Patricia Oey: India has been one of the best-performing markets in 2014 on both domestic and foreign investors' optimism that the new prime minister is going to foster more business-friendly reforms. The MSCI India Index is up about 25%. So, it may seem right now is not the best time to invest in India, but there is a catalyst that may help sustain the current rally--and that is falling oil prices.
Historically, India has had a hard time. They have a lot of fuel subsidies they pay out to their citizens, and they've had a hard time cutting these subsidies. And these subsidies have weighted on the fiscal deficit, they've hindered the country's ability to invest in infrastructure, and also impacted the country's credit ratings. But with falling oil prices, the prime minister saw an opportunity to cut the fuel subsidy at a time when it won't have such a large impact on the end consumer.

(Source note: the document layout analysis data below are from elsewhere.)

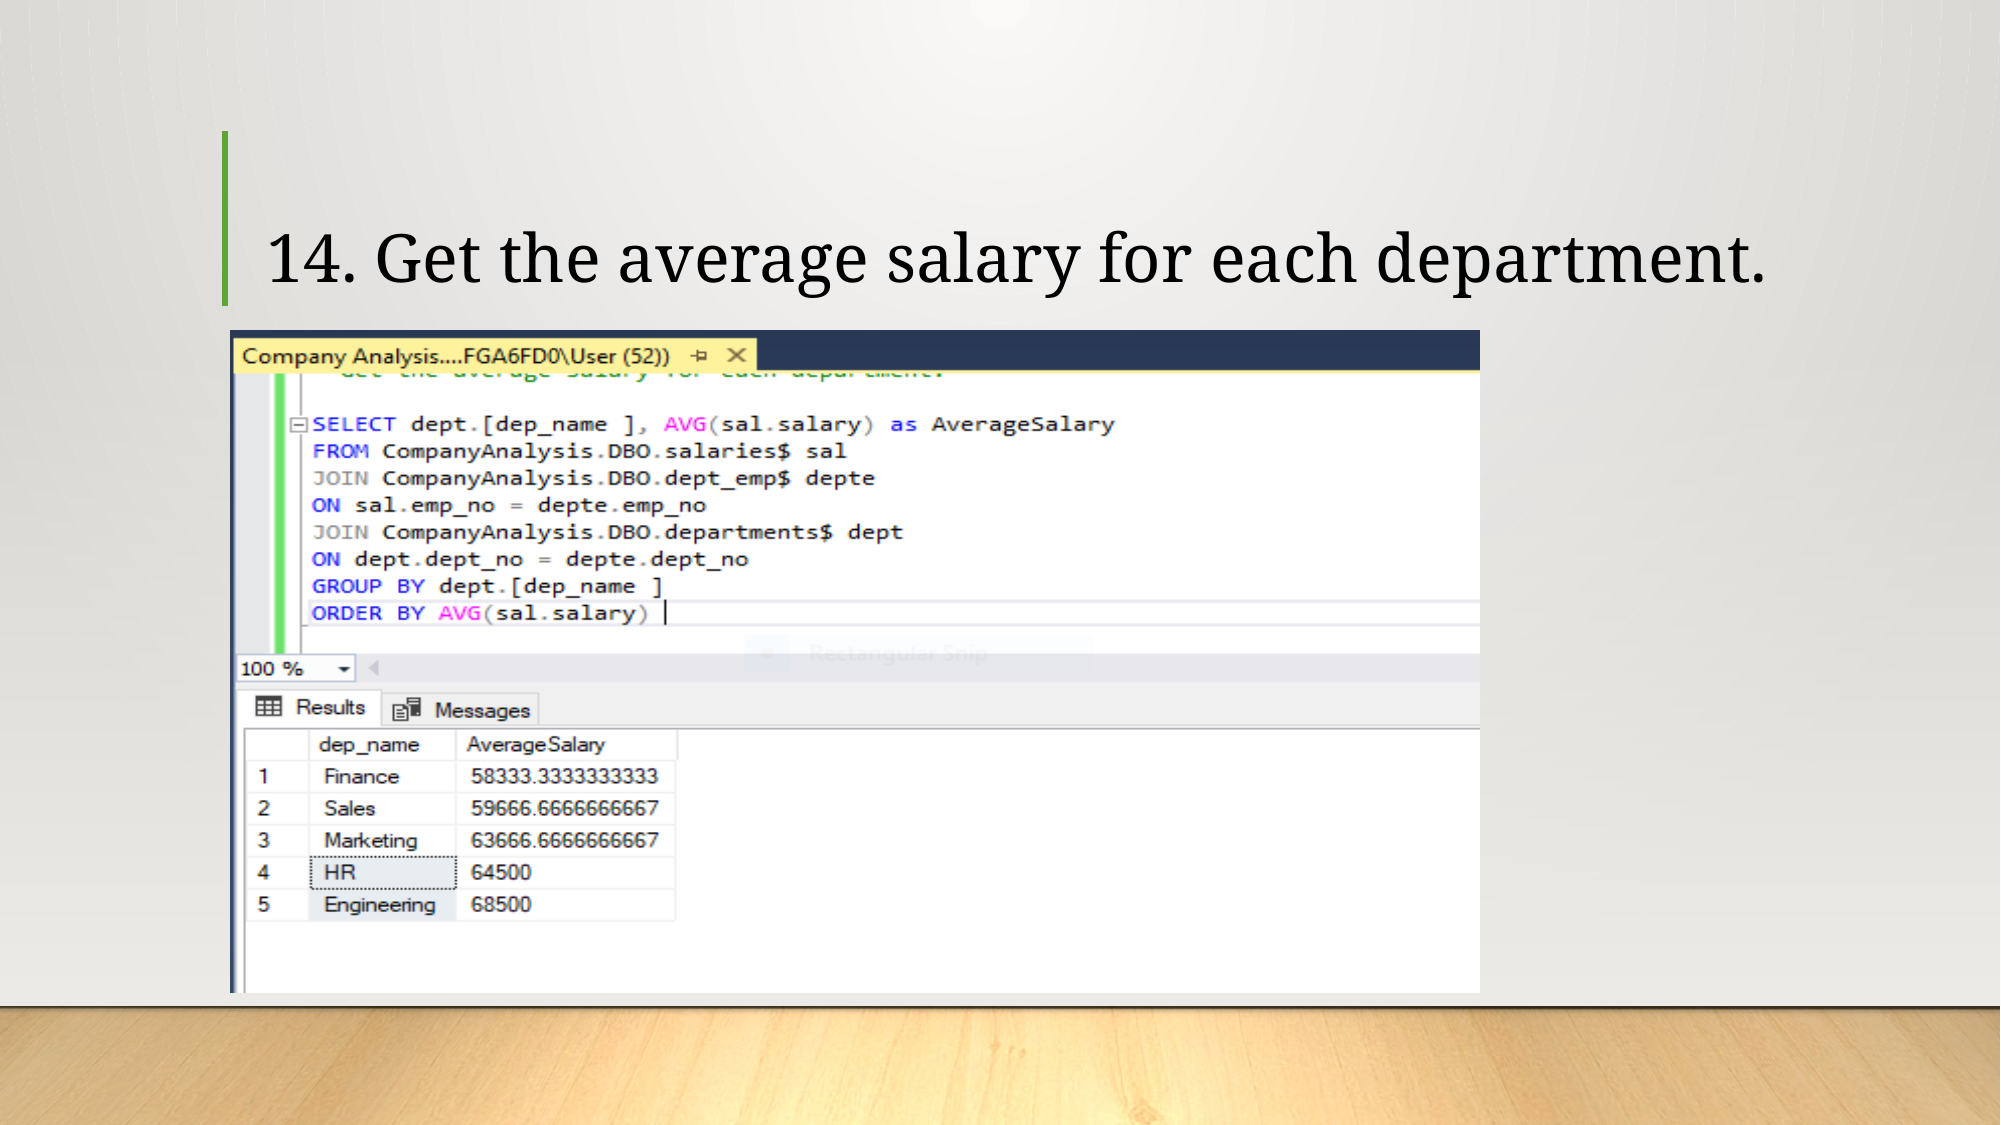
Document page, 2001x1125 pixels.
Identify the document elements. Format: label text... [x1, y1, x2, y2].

title 14. Get the average salary for each department. [251, 131, 1814, 305]
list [230, 330, 1480, 994]
picture [0, 1006, 2000, 1125]
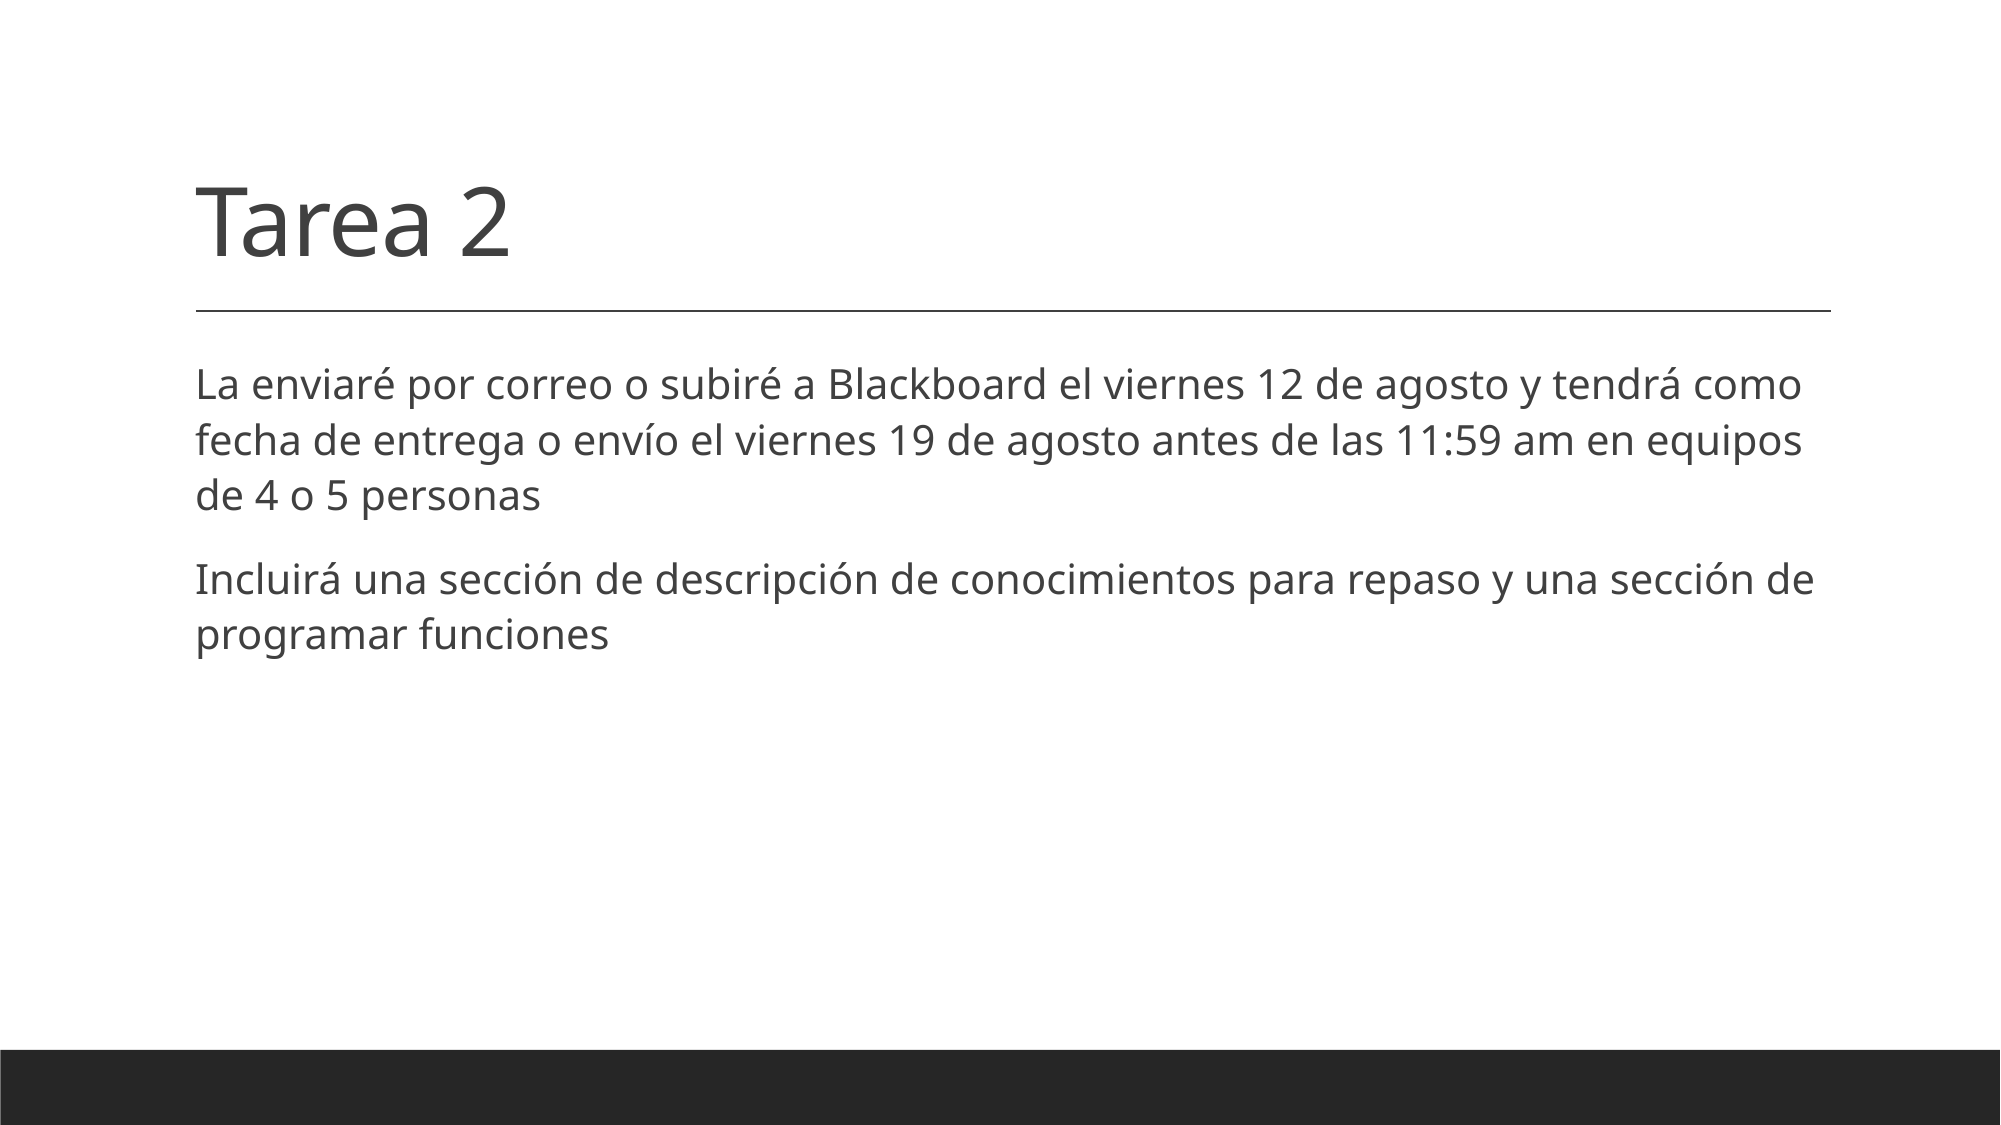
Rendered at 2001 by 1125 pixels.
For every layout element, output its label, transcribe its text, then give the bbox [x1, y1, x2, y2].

title Tarea 2 [180, 47, 1830, 285]
list La enviaré por correo o subiré a Blackboard el viernes 12 de agosto y tendrá como fecha de entrega o envío el viernes 19 de agosto antes de las 11:59 am en equipos de 4 o 5 personas Incluirá una sección de descripción de conocimientos para repaso y una sección de programar funciones [180, 345, 1830, 963]
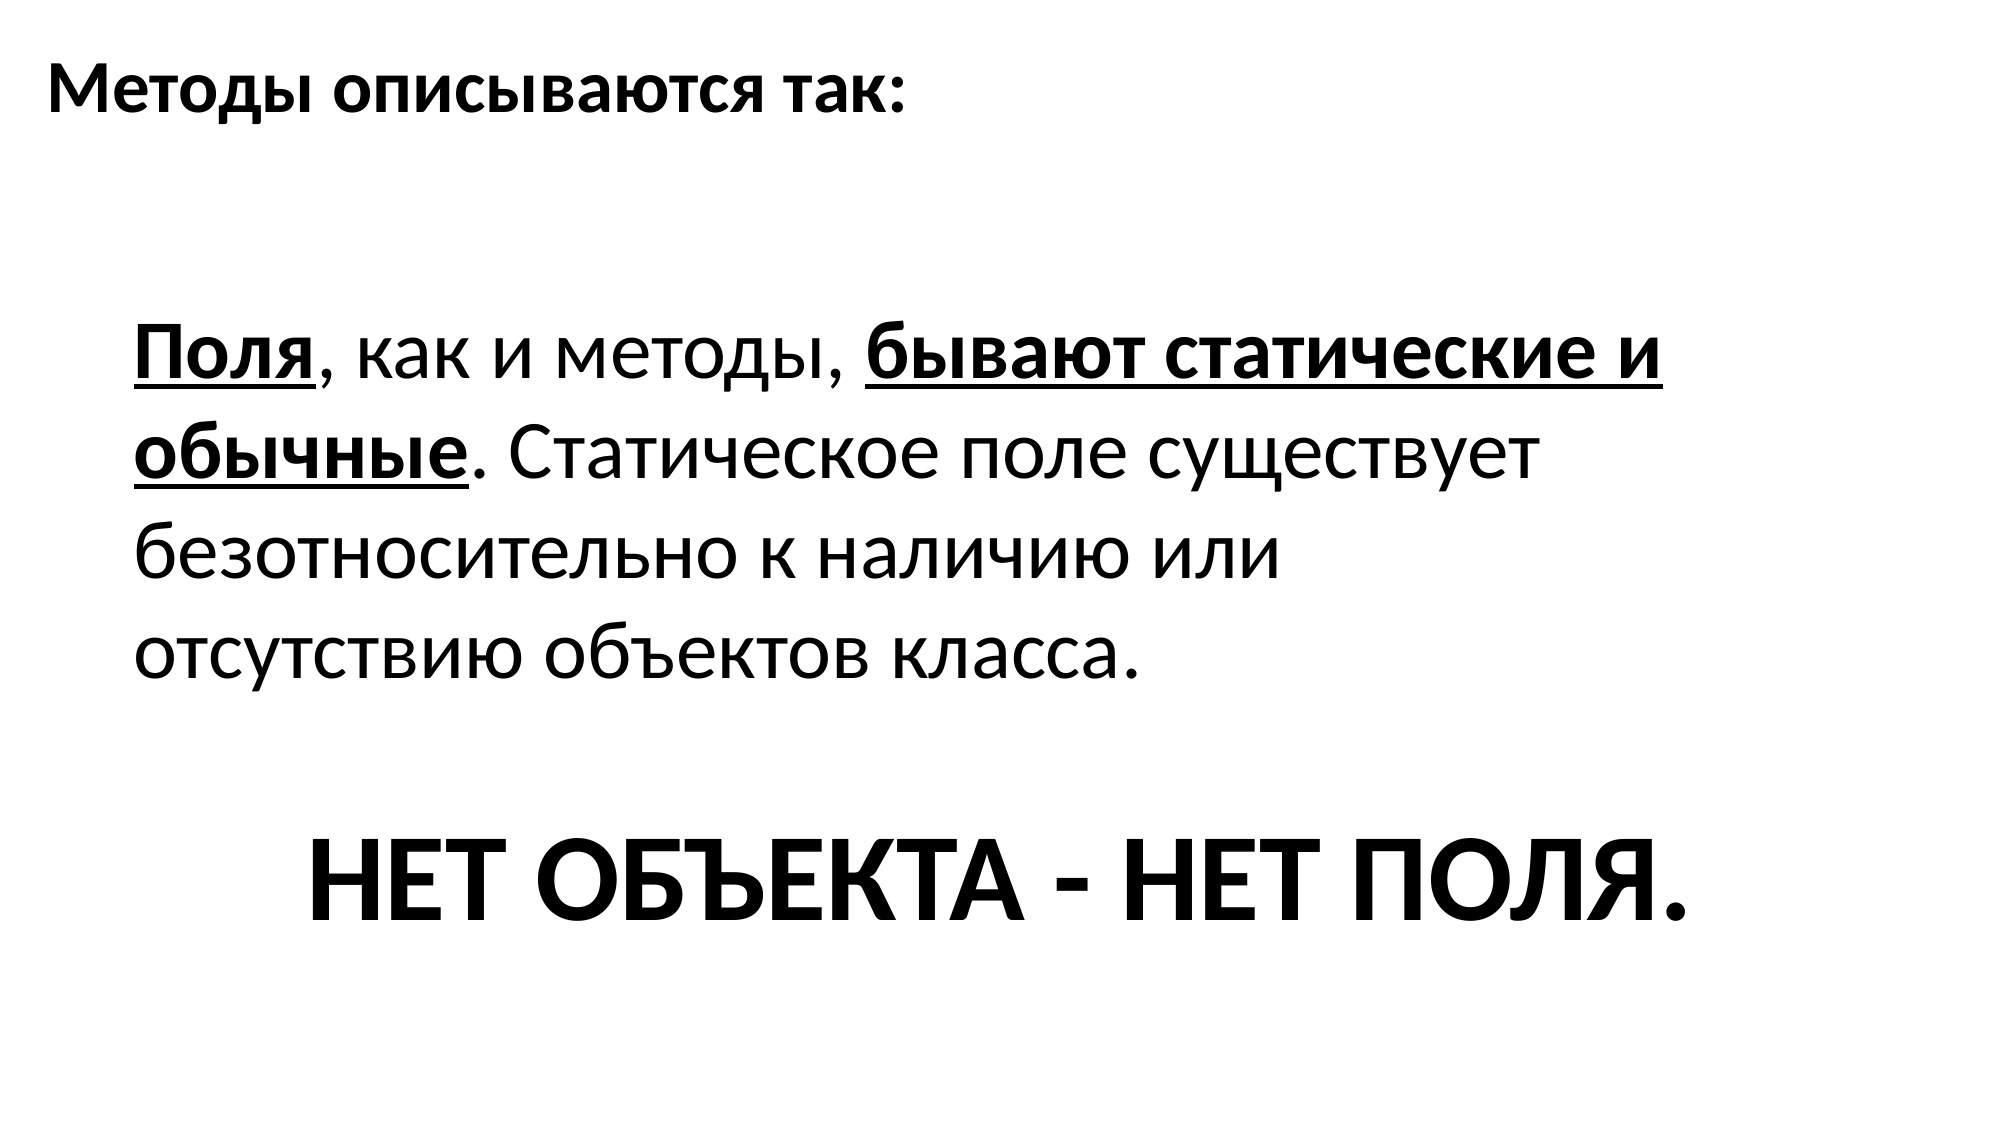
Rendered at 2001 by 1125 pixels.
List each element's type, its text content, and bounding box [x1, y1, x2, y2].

text_box Методы описываются так: [31, 29, 1968, 135]
text_box Поля, как и методы, бывают статические и обычные. Статическое поле существует безотносительно к наличию или отсутствию объектов класса. НЕТ ОБЪЕКТА - НЕТ ПОЛЯ. [118, 287, 1882, 953]
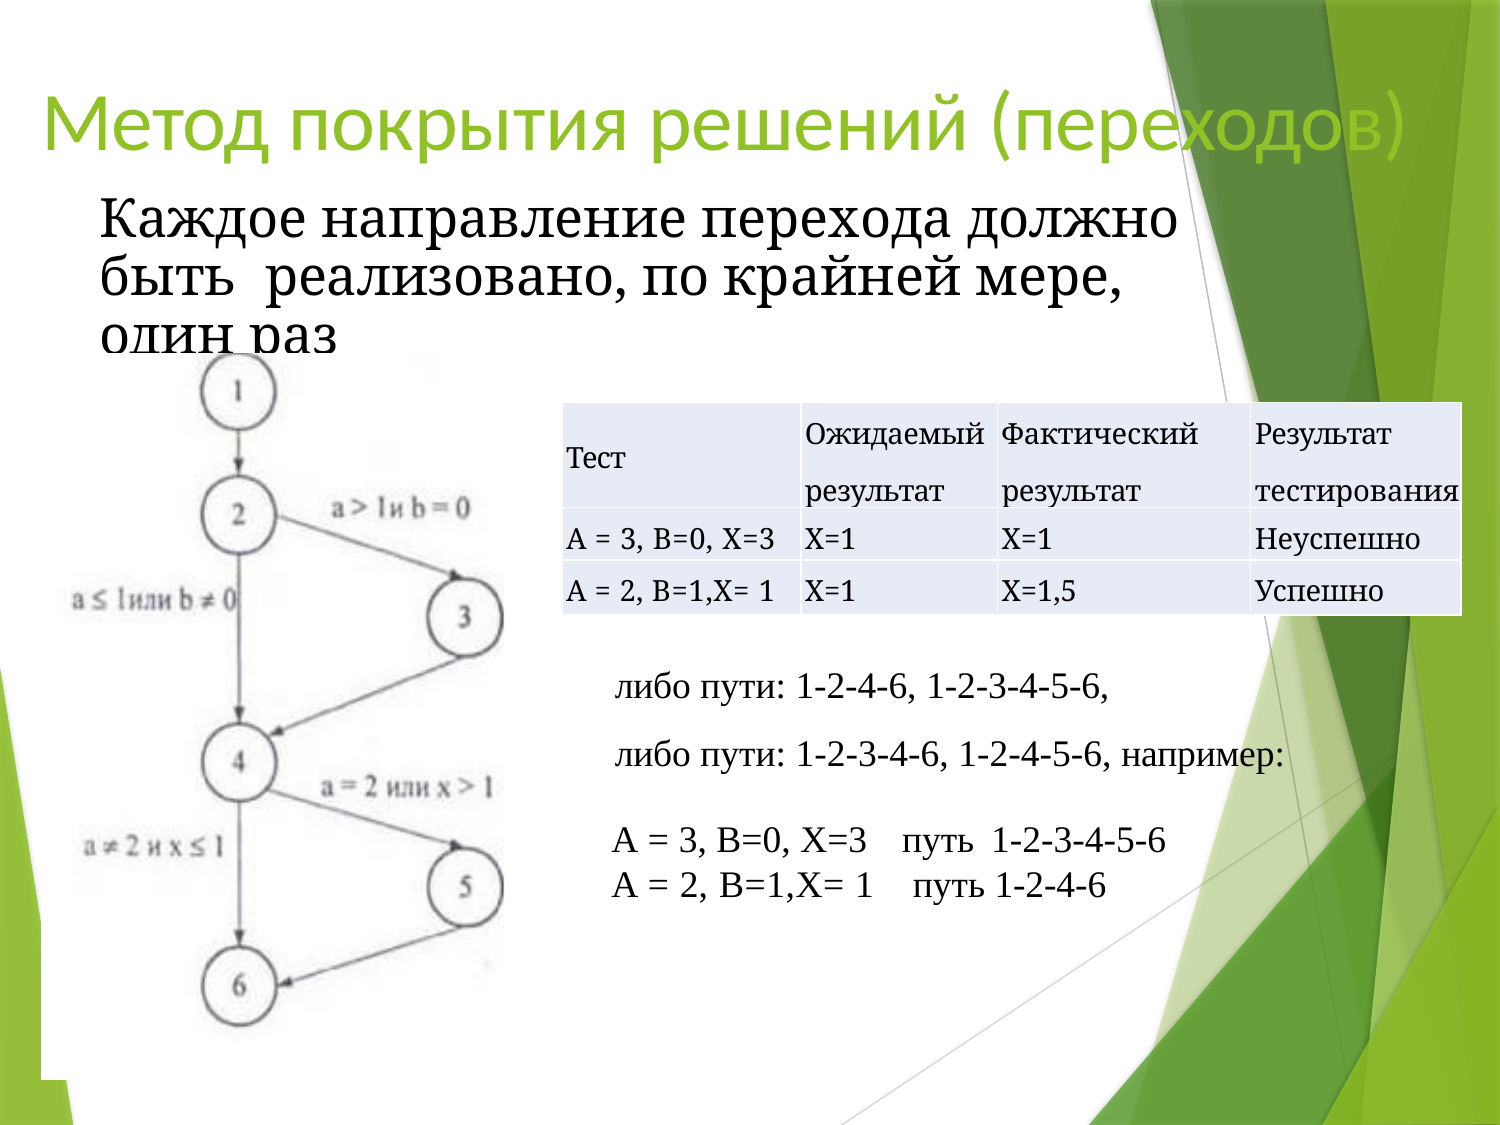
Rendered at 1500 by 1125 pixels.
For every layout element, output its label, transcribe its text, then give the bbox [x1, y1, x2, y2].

And falling oil prices also have a lot of positive knock-on effects on the Indian economy. India imports about 70% of its oil needs, so with falling oil prices we're seeing less pressure on the country's current account, we're seeing inflation fall, and this may prompt the Indian central bank to cut interest rates a little earlier than expected. So, we're seeing consumers more confident with more cash in their pockets. These improving macroeconomic trends combined with Modi's ambitious reform program might create a virtuous cycle and help set the stage for India's long-awaited next phase of growth.
So, for investing in India, a passive option is iShares MSCI India (INDA). It tracks a cap-weighted index and is the cheapest fund for India exposure at 67 basis points. Among the actively managed strategies, there is one that has a Morningstar Analyst Rating, and that's Matthews India (MINDX) and it's currently rated Bronze.